Digital sales represented almost 40% of sales in the fourth quarter, showcasing CEO Nick Wilkinson’s success with digitalisation efforts.
‘The breadth and relevance of our product offer has continued to resonate with our home-loving customers over the last quarter of the year,’ commented Wilkinson.
‘This has been reflected in our strong financial performance despite the challenging broader consumer backdrop.’
There was also relief as Dunelm said it is ‘pleased with trading so far in the new financial year’. And whilst the consumer outlook ‘remains uncertain’, Dunelm will ‘keep focusing on delivering outstanding value and relevance to our customers’.
EXPERT VIEWS
Shore Capital explained that Dunelm’s performance in the face of a challenging macro environment is ‘not unexpected. Next’s (NXT) unscheduled trading update highlighted strong momentum driven by factors such as higher real wages and favourable weather patterns, which have contributed to a more resilient consumer outlook. Within the home sector, Dunelm consistently outperforms the market, making it an attractive investment opportunity.’

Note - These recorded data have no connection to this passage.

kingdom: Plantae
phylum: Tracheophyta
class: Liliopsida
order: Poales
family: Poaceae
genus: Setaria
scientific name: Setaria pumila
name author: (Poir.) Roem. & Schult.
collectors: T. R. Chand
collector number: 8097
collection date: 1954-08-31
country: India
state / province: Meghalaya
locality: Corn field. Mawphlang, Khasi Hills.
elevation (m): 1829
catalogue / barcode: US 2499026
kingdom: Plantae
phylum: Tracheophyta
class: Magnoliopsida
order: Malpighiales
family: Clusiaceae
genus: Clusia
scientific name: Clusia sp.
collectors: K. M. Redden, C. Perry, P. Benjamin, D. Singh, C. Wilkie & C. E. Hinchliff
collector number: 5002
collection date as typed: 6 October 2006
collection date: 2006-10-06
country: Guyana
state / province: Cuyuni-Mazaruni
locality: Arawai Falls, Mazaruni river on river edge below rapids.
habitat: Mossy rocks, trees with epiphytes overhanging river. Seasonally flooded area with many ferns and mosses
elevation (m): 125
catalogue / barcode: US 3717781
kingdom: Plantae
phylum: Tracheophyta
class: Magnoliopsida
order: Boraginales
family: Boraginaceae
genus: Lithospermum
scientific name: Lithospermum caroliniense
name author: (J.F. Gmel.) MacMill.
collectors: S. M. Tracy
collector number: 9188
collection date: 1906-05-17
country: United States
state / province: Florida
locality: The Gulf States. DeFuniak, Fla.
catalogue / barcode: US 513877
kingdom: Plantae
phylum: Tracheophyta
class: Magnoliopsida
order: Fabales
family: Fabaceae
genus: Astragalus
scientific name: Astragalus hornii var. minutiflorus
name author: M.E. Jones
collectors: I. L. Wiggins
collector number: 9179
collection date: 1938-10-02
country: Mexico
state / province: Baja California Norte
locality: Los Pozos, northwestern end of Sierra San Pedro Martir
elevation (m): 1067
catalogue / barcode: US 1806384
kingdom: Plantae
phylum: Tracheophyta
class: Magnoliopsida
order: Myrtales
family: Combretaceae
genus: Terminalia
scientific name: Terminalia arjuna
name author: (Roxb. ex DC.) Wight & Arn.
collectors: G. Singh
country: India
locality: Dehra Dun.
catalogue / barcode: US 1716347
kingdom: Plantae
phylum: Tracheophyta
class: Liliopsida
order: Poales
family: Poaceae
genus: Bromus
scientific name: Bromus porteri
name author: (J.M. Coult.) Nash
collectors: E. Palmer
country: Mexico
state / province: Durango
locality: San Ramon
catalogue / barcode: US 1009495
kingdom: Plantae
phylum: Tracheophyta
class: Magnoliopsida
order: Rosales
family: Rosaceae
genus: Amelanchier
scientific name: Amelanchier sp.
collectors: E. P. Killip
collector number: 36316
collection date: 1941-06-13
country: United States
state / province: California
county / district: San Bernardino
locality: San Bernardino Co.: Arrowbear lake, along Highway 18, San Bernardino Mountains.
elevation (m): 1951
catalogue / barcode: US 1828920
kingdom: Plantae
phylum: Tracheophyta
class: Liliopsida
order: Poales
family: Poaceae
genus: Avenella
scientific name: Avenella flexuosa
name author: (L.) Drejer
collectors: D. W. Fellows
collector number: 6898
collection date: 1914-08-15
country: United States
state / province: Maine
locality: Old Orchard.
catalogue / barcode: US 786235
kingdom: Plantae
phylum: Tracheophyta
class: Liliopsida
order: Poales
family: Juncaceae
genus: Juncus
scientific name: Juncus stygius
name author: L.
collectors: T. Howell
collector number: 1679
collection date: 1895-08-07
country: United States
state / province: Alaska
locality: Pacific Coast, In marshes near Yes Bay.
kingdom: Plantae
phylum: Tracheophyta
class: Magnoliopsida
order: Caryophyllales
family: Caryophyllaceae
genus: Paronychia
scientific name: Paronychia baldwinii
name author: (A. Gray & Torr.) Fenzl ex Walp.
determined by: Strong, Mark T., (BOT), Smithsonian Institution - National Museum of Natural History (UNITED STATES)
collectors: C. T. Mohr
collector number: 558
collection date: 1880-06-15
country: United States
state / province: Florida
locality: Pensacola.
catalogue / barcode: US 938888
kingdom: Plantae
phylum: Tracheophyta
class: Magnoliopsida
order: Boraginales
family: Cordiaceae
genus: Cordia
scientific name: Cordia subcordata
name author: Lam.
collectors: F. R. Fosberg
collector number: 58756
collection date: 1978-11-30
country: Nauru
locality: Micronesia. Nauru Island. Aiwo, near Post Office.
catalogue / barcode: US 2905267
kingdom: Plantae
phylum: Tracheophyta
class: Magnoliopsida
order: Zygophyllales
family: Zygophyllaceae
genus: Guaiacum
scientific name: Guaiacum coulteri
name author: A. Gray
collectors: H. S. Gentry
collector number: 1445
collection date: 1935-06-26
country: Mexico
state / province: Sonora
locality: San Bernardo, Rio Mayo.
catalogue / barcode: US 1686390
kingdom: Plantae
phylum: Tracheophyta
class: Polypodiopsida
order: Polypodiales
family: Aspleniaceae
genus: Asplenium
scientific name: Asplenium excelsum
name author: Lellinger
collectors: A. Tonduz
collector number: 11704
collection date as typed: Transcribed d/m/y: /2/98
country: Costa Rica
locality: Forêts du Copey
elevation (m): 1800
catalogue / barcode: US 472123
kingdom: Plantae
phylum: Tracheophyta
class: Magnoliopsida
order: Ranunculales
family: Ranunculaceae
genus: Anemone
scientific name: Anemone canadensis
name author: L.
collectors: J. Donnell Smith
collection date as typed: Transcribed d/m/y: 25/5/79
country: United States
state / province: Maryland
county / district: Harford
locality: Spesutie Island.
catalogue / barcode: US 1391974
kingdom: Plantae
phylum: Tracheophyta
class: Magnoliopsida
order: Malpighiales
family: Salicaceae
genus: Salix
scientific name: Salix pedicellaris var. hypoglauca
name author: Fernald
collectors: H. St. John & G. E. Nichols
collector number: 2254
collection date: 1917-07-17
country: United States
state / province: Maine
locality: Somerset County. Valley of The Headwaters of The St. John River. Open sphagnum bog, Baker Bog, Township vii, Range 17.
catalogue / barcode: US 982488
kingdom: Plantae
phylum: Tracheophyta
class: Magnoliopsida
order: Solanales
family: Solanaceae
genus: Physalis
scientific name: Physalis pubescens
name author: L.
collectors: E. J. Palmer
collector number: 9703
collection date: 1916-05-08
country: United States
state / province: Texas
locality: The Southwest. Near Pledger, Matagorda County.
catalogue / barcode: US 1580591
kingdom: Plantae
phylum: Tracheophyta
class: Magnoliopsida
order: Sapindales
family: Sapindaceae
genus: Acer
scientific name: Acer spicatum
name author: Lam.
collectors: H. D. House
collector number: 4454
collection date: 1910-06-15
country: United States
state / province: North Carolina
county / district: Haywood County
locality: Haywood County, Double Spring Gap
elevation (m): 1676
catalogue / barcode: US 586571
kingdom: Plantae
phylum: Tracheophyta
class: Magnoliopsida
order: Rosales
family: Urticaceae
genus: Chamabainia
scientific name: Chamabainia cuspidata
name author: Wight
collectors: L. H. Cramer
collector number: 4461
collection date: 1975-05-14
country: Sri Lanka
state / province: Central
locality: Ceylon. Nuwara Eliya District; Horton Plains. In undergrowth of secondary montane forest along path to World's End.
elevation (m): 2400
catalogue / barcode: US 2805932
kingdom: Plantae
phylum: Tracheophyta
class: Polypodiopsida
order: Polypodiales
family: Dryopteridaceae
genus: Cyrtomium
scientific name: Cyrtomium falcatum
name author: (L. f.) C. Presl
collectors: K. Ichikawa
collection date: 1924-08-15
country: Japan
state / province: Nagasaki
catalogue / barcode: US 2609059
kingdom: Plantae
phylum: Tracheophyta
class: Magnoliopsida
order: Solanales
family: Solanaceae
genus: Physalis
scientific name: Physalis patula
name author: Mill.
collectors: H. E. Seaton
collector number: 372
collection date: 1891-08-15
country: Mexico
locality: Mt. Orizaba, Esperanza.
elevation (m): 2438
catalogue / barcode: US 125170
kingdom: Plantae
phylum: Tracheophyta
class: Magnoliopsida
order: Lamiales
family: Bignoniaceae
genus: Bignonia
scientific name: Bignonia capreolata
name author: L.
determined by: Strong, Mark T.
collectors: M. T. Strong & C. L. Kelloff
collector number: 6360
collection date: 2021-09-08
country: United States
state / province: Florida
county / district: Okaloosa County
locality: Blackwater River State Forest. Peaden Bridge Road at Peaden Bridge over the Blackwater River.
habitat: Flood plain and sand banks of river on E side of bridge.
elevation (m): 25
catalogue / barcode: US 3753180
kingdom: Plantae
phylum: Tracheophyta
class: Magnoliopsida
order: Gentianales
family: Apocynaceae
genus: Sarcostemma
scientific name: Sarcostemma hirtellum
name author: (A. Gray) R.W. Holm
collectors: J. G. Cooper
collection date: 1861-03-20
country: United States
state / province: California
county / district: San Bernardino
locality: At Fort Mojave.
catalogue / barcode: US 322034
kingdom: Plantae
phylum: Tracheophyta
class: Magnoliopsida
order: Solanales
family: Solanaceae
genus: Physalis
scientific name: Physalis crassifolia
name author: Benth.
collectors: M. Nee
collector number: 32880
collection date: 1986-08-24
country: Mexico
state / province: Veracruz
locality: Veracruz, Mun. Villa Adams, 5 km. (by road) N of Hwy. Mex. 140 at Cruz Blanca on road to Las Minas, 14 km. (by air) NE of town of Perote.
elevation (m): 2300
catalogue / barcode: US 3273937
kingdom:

Danni Hewson, head of financial analysis at AJ Bell, commented: ‘Cushions-to-picture frames seller Dunelm has been doing okay, but management is right to flag ongoing uncertainty with regards to the consumer outlook.’
Hewson added: ‘Its focus on good value for money has paid off in the cost-of-living crisis but no company can be complacent when inflation remains significantly above the Bank of England’s 2% target and the sharp rise in interest rates presents ongoing challenges to the consumer.’
Disclaimer: Financial services company AJ Bell referenced in the article owns Shares magazine. The author of the article (James Crux) and the editor of the article (Steven Frazer) own shares in AJ Bell.